247 - A Ordem dos Advogados do Brasil (OAB) vai entrar em janeiro com uma denúncia na Organização dos Estados Americanos (OEA) devido às más condições do Presídio Central de Porto Alegre.

Uma vistoria realizada na segunda-feira mostrou que a superlotação do local persiste, apesar do compromisso do governo estadual, firmado em 2012.

Leia relatos sobre a vistoria, de Débora Fogliatto, do Sul21 -

A presidência nacional da Ordem dos Advogados do Brasil (OAB) realizou uma vistoria no Presídio Central de Porto Alegre nesta segunda-feira (23), em que não foram encontrados grandes avanços em relação à situação do ano passado. De acordo com o vice-presidente Claudio Lamachia, “praticamente nada” do esperado foi melhorado.

Em 2012, Lamachia esteve no Presídio com o Cremers (Conselho Regional de Medicina) e o Crea-RS (Conselho Regional de Engenharia) para avaliar as instalações do local. Na época, as condições de higiene, saúde, alimentação e infraestrutura foram consideradas degradantes. “O que nós constatamos agora foi muito superficial em termos de melhorias. O que mais preocupa é que não temos uma redução do número de apenados, continuamos vendo o presídio sendo campeão de superlotação”, lamentou Lamachia.

O vice-presidente explica que, no ano passado, dossiês foram entregues ao secretário estadual de Segurança Pública, Airton Michels, ao presidente da assembleia na época, Alexandre Postal (PMDB) e ao governador do estado, Tarso Genro (PT). A OAB recebeu a informação de que até o final de 2013 a superlotação seria reduzida, ou seja, haveria uma redução no número de apenados. “Isso até agora não aconteceu”, afirma Lamachia.

Atualmente, há cerca de 4,5 mil homens presos na instituição, prevista para abrigar 1,6 mil. Em 2008, a Justiça determinou a interdição do Presídio e o governo do Rio Grande do Sul prometeu que ele seria desativado e implodido.

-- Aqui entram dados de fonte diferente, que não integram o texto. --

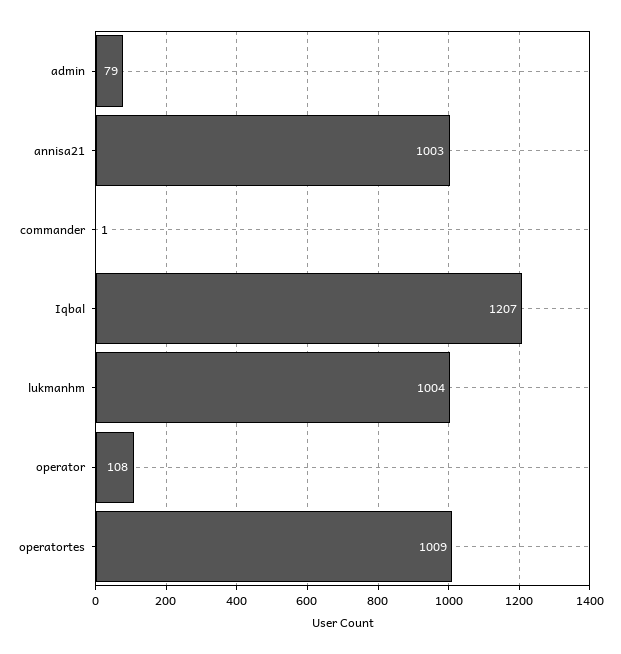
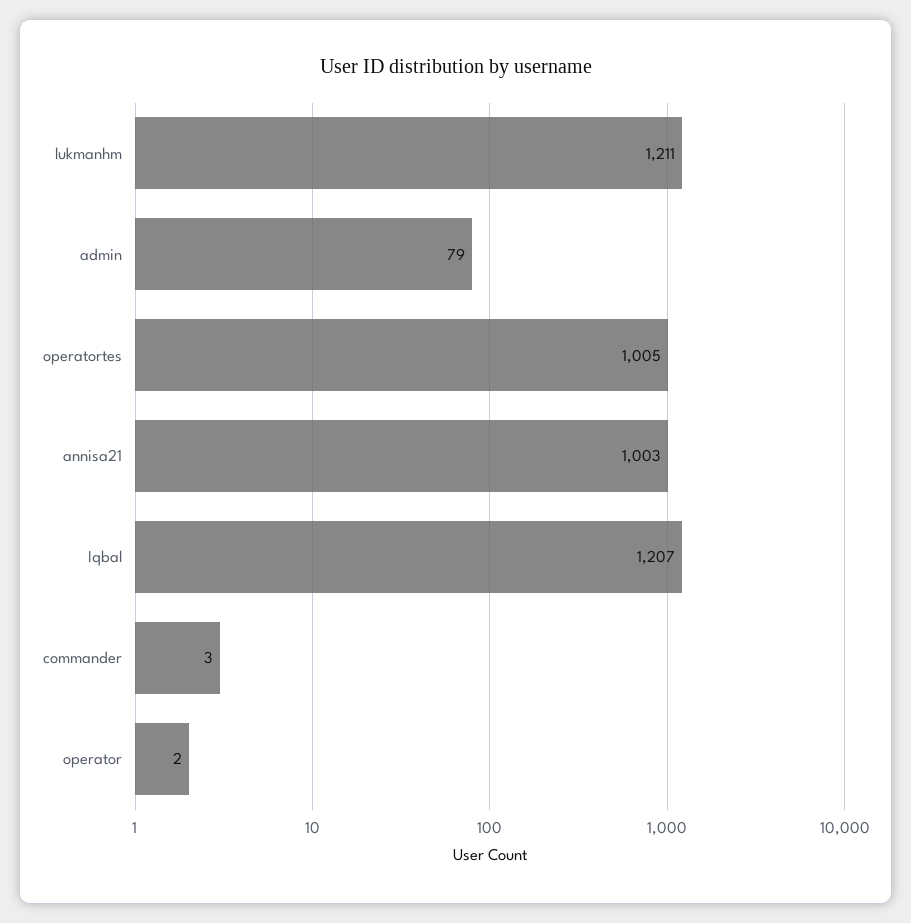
  {
    "admin": 79,
    "annisa21": 1003,
-   "commander": 1,
+   "commander": 3,
    "Iqbal": 1207,
-   "lukmanhm": 1004,
+   "lukmanhm": 1211,
-   "operator": 108,
+   "operator": 2,
-   "operatortes": 1009
+   "operatortes": 1005
  }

A situação do Central já foi denunciada à Comissão Interamericana de Direitos Humanos da Organização dos Estados Americanos (OEA) pela ONG Fórum da Questão Penitenciária no início de 2013, e agora a OAB planeja também levar o assunto para a OEA, conforme afirmou o presidente da organização, Marcus Vinicius Coêlho, durante entrevista coletiva após a vistoria.

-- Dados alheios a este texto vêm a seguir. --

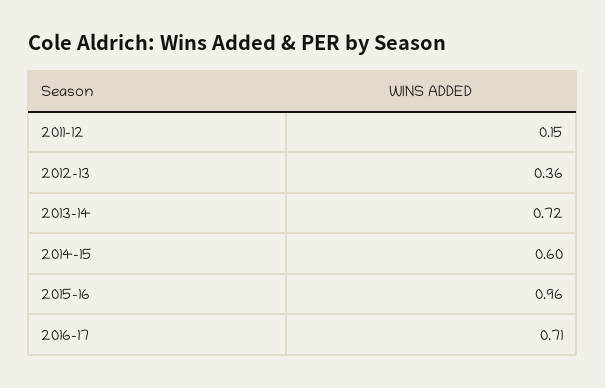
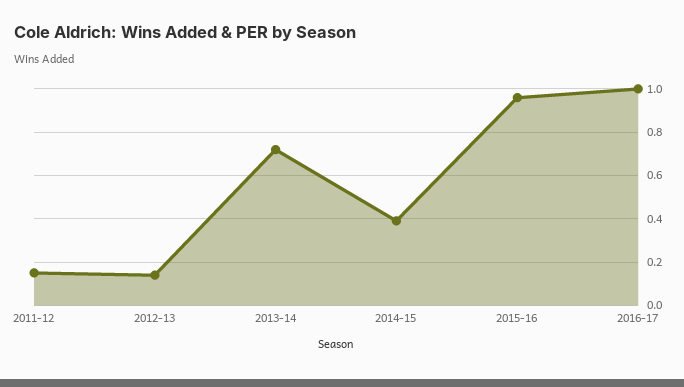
  {
    "2011-12": 0.15,
-   "2012-13": 0.36,
+   "2012-13": 0.15,
    "2013-14": 0.72,
-   "2014-15": 0.6,
+   "2014-15": 0.4,
    "2015-16": 0.96,
-   "2016-17": 0.71
+   "2016-17": 1
  }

Dessa forma, através de medida cautelar, a OAB poderá intervir de forma mais direta nessa questão.

A superlotação e más condições em que vivem os apenados do Central não prejudicam apenas a eles, mas a toda sociedade, conforme afirma Lamachia. “Não podemos imaginar que se consiga a ressocialização de um apenado naquelas condições. A preocupação não se direciona apenas para as pessoas que estão cumprindo as penas, e direciona para própria sociedade.

Temos um aumento na criminalidade e na violência poque não temos a ressocialização, as pessoas são colocadas na rua muito mais violentas do que entraram”, explica.